Quote the text about the porcelain factory's museum word for word, starting with "The museum contained" and going on through "Academy of Science.".

§ **Text block**
* start *

The museum contained examples from other celebrated European factories
as well as Chinese and Japanese ceramics.
As production at the factory grew, so did
the museum, and by the end of the 19th century one copy of all new
designs went to the museum, a practice that has continued into the
21st century.
Following the February Revolution of 1917
and the Bolshevik Revolution of October 1917 the factory was nationalised
and renamed the State Porcelain Factory. Surviving blanks from the
Imperial Porcelain Factory were decorated with the new revolutionary
designs. In 1925 it was re-named the Lomonosov Porcelain Factory
in honour of Russia’s first great scientist Mikhail Vasil’yevich
Lomonosov, who was also an admired poet and the founder of Russia’s
Academy of Science.
The museum’s collection moved several
times during the 20th century, eventually finding a home in the
factory’s administrative building in 1975.

* end *

§ **Supplied data**
* start *

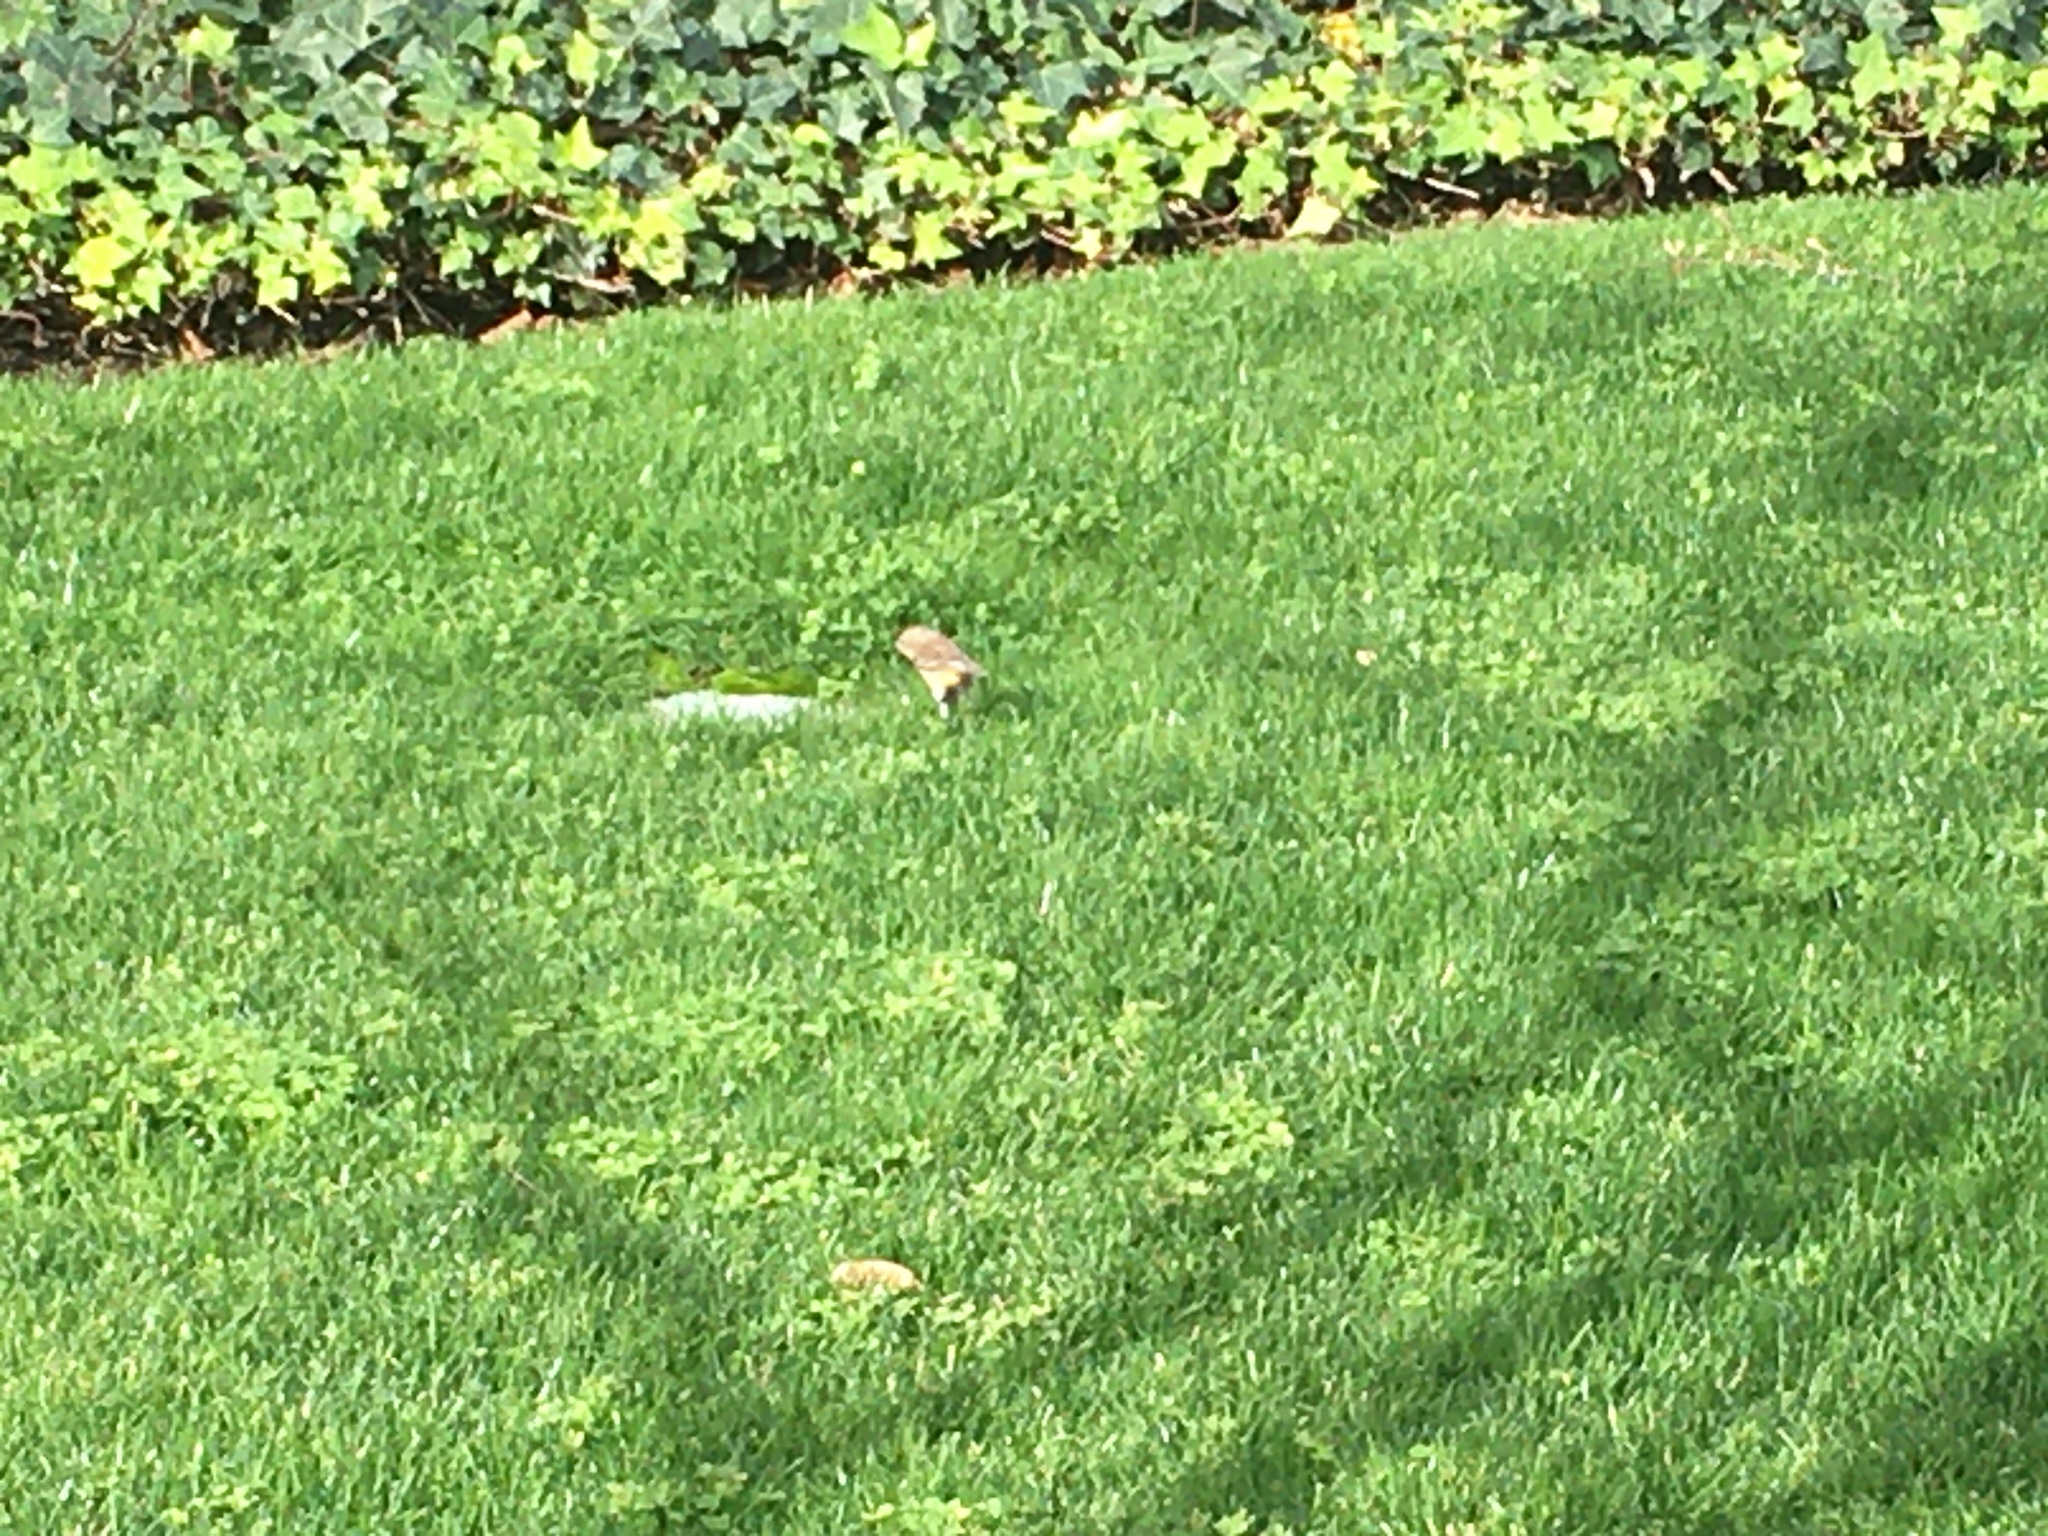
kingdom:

* end *

§ **Exercise response**
The museum contained examples from other celebrated European factories
as well as Chinese and Japanese ceramics.
As production at the factory grew, so did
the museum, and by the end of the 19th century one copy of all new
designs went to the museum, a practice that has continued into the
21st century.
Following the February Revolution of 1917
and the Bolshevik Revolution of October 1917 the factory was nationalised
and renamed the State Porcelain Factory. Surviving blanks from the
Imperial Porcelain Factory were decorated with the new revolutionary
designs. In 1925 it was re-named the Lomonosov Porcelain Factory
in honour of Russia’s first great scientist Mikhail Vasil’yevich
Lomonosov, who was also an admired poet and the founder of Russia’s
Academy of Science.